This means that running the code in line 1 (in this case the parser given as an argument to the lookAhead function) yields the following results:

In the “Success” use case:
- Good: in the “Success” use case, the parser in line 1 succeeds (this is exactly how the “Success” use case is defined)
- ?: we don’t know whether the given parser is backtrackable or not
- a: the parser is of type P.Parser a, so I use “a” to represent the parsed value
In the “Failure” use case:
- Bad: in the “Failure” use case, the parser in line 1 fails (this is exactly how the “Failure” use case is defined)
- ?: we don’t know whether the given parser is backtrackable or not
- e: I use “e” to represent the error that the given parser produces in the “Failure” use case

Two Kinds of Bad

In the “Success” use case, the parser might have consumed part of the input. The only way to undo that is to turn success into failure. We can do this with P.andThen and P.problem:

Code:

 1    parser
 2        |> P.andThen (\_ -> P.problem "")

Results:

 # │ Code                               │ Success        │ Failure          │
───┼────────────────────────────────────┼────────────────┼──────────────────┤
 1 │ parser                             │ Good ? a       │ Bad ? e          │
 2 │ |> P.andThen (\_ -> P.problem "")  │ Bad ? ""       │ Bad ? e          │

OK, now we have a parser which doesn’t consume anything, but we get a Bad result for both use cases, and we need to be able to distinguish between them. How can we do that?

Idea 1:
Could we just use a special error text?

No. The behavior of a parser doesn’t depend on the error value.

Idea 2:
Could we make one backtrackable and the other not?

Yes, this could work, so let’s try it…

First, we need a defined state for the backtrackable flag. We don’t know whether the given parser is backtrackable or not, so let’s make it definitely backtrackable first:

Code:

 1    parser
 2        |> P.backtrackable

Results:

 # │ Code                               │ Success        │ Failure          │
───┼────────────────────────────────────┼────────────────┼──────────────────┤
 1 │ parser                             │ Good ? a       │ Bad ? e          │
 2 │ |> P.backtrackable                 │ Good True a    │ Bad True e       │

Now we can modify the “Success” use case by making it (and only it) not backtrackable with P.andThen and P.commit, and then turn success into failure as we did above:

Code:

 1    parser
 2        |> P.backtrackable
 3        |> P.andThen (\_ -> P.commit ())
 4        |> P.andThen (\_ -> P.problem "")

» Written problem A
In the entries, change "px" to "pixels" in the lines between the one holding "gray ellipse at (411, 352): moved" and the one holding "blue star at (472, 654): moved", inclusive. Return only those lines, with everything else left as it is.
The entries below are unrelated to the text about parser behavior.

» Given entries
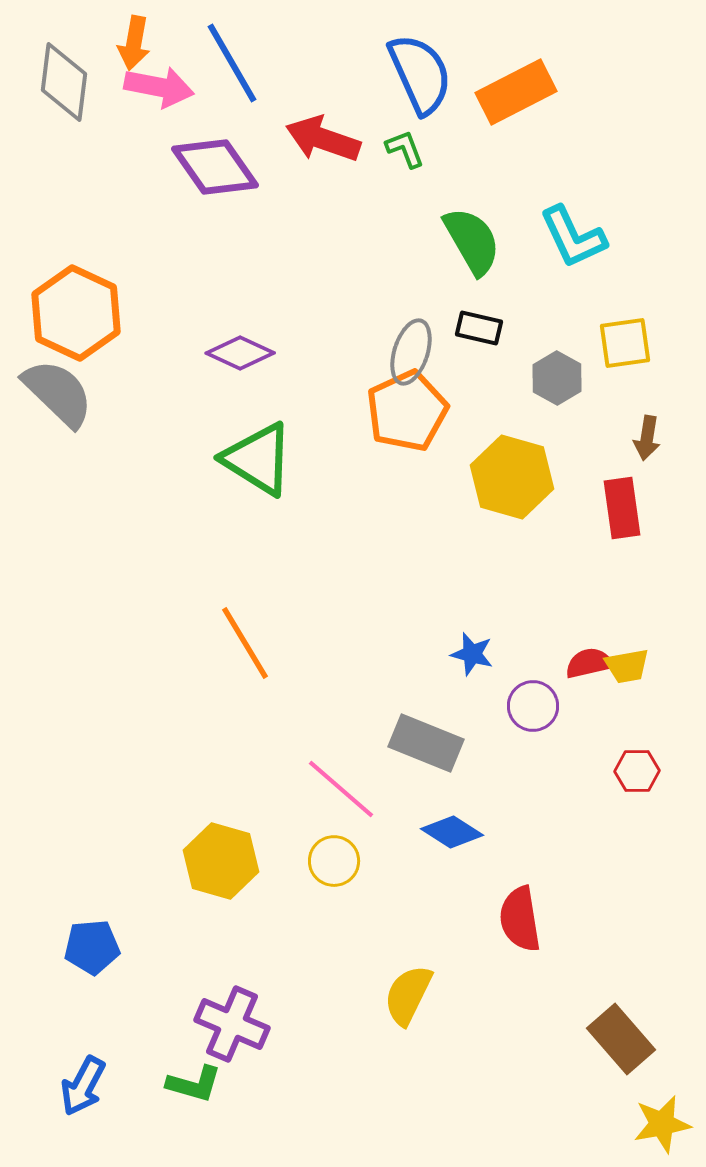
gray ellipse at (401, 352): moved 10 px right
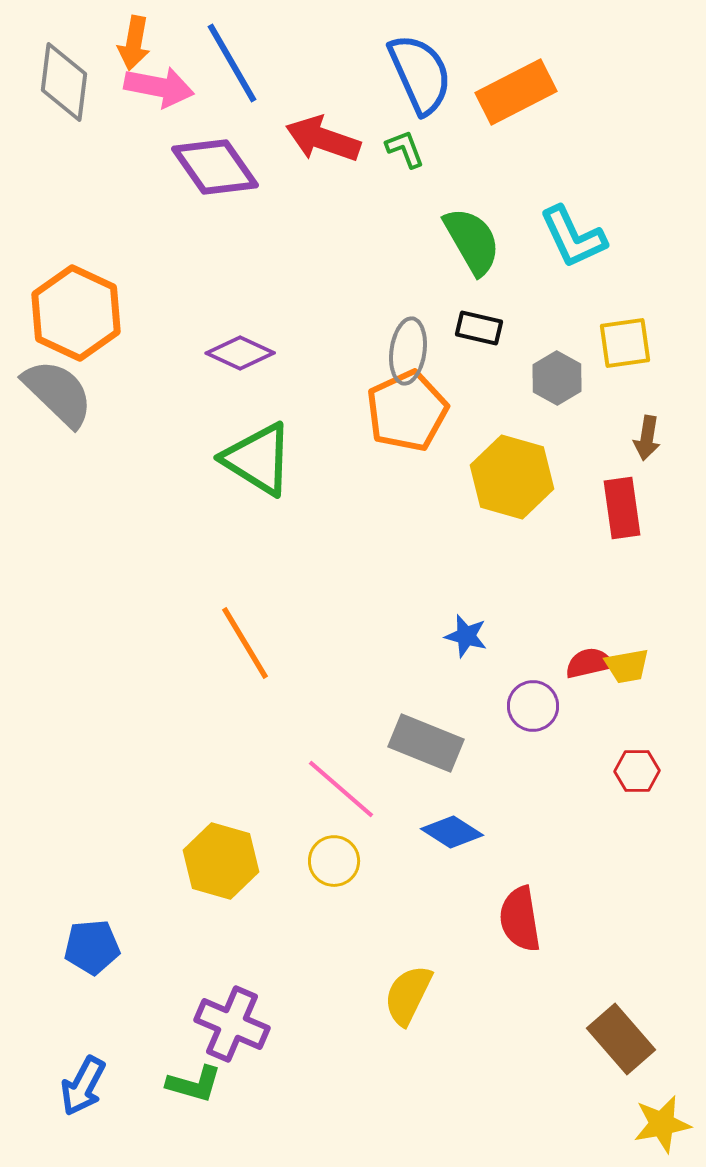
gray ellipse at (411, 352): moved 3 px left, 1 px up; rotated 10 degrees counterclockwise
blue star at (472, 654): moved 6 px left, 18 px up
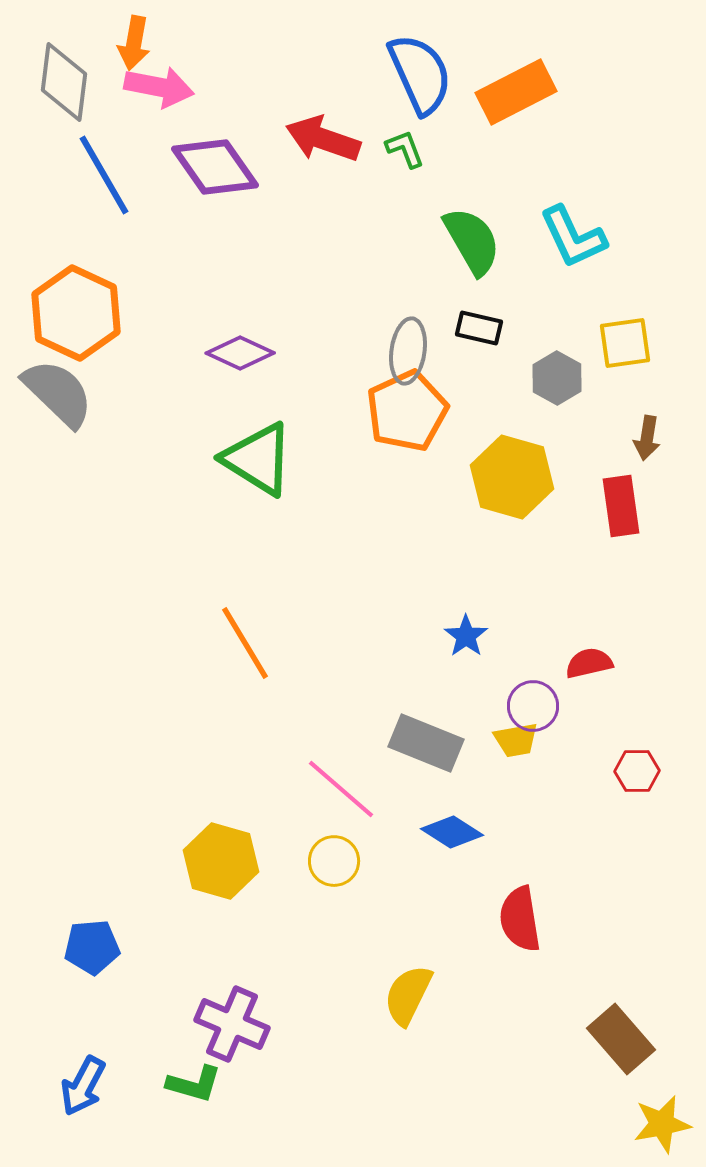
blue line at (232, 63): moved 128 px left, 112 px down
red rectangle at (622, 508): moved 1 px left, 2 px up
blue star at (466, 636): rotated 21 degrees clockwise
yellow trapezoid at (627, 666): moved 111 px left, 74 px down
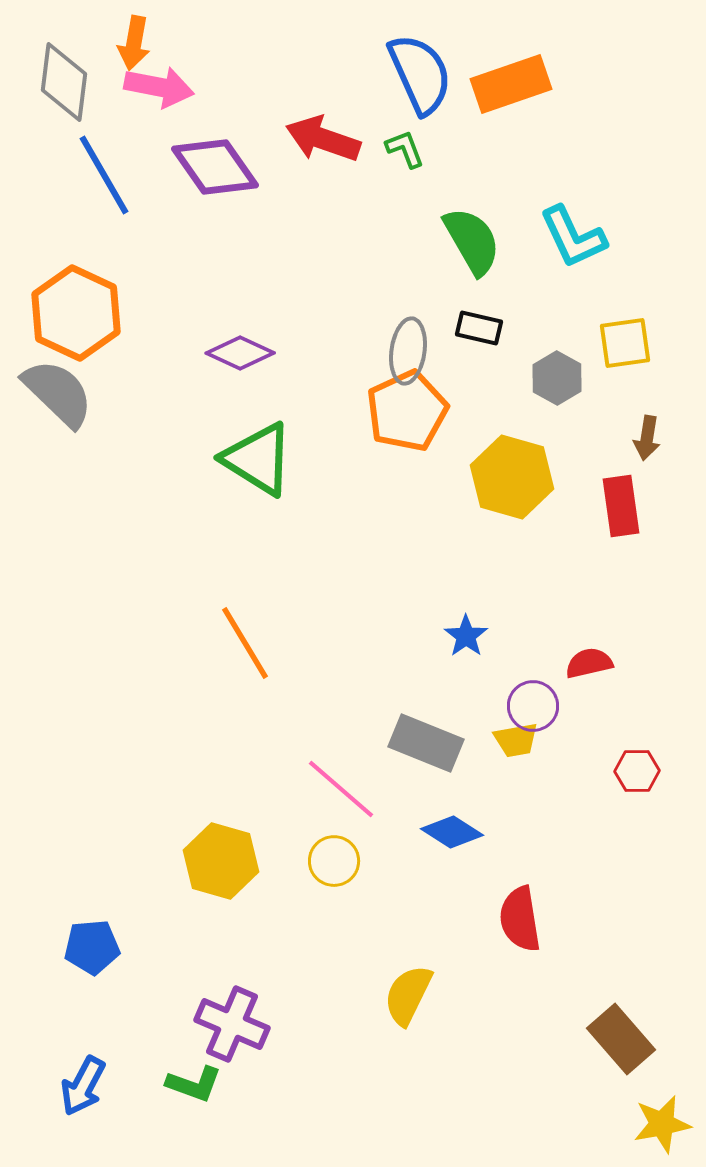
orange rectangle at (516, 92): moved 5 px left, 8 px up; rotated 8 degrees clockwise
green L-shape at (194, 1084): rotated 4 degrees clockwise
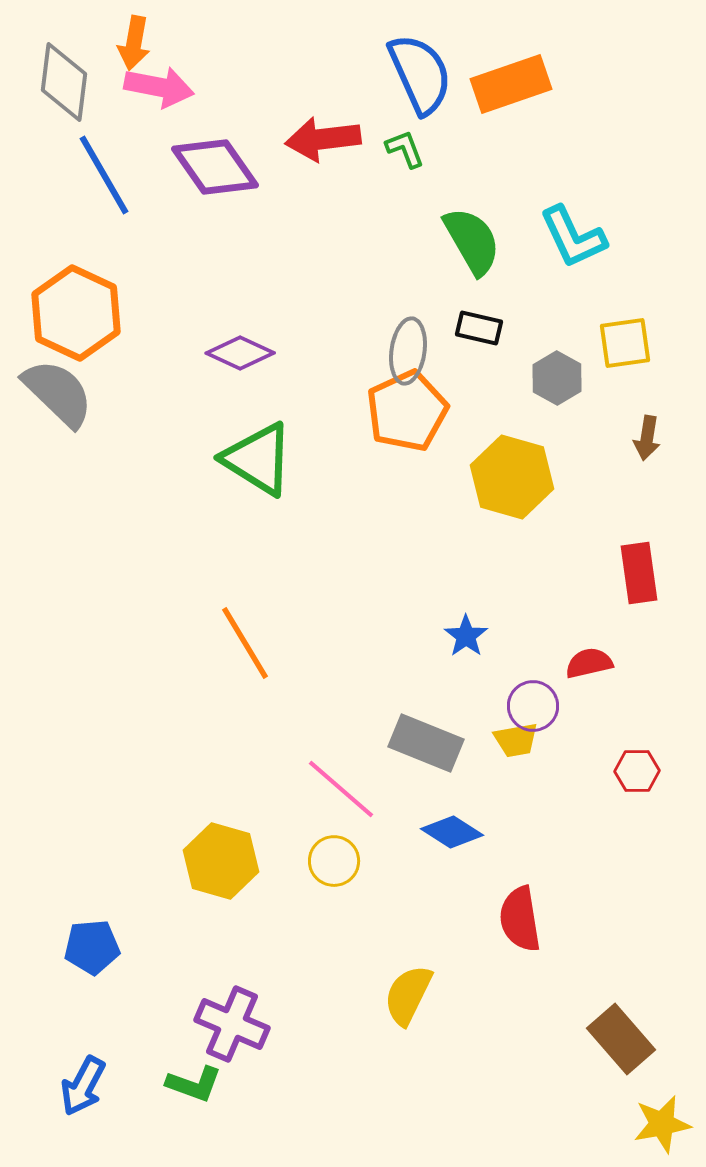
red arrow at (323, 139): rotated 26 degrees counterclockwise
red rectangle at (621, 506): moved 18 px right, 67 px down
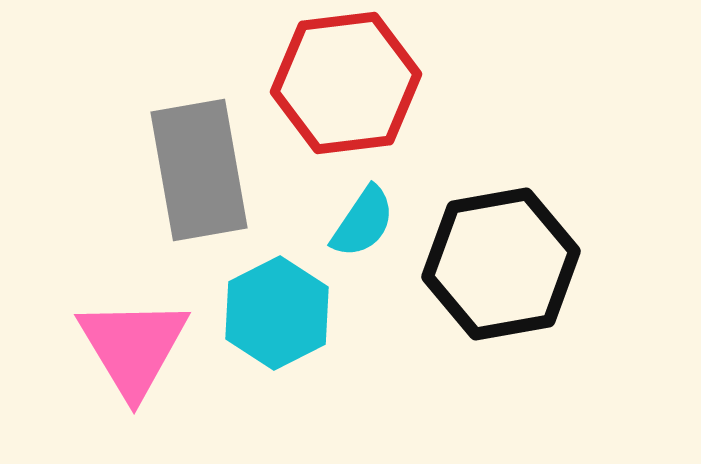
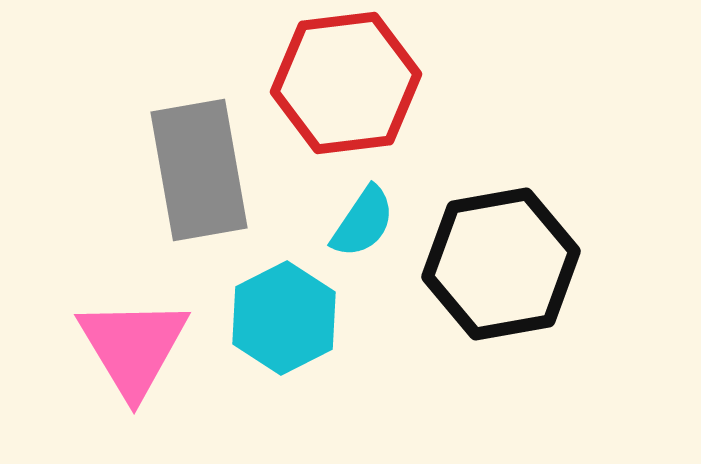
cyan hexagon: moved 7 px right, 5 px down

» Written problem B
Print the passage of the text about parser behavior between "OK, now we have" and "special error text?", inclusive, copying it word for word.

» Final result A
gray ellipse at (411, 352): moved 3 pixels left, 1 pixels up; rotated 10 degrees counterclockwise
blue star at (472, 654): moved 6 pixels left, 18 pixels up

» Final result B
OK, now we have a parser which doesn’t consume anything, but we get a Bad result for both use cases, and we need to be able to distinguish between them. How can we do that?

Idea 1:
Could we just use a special error text?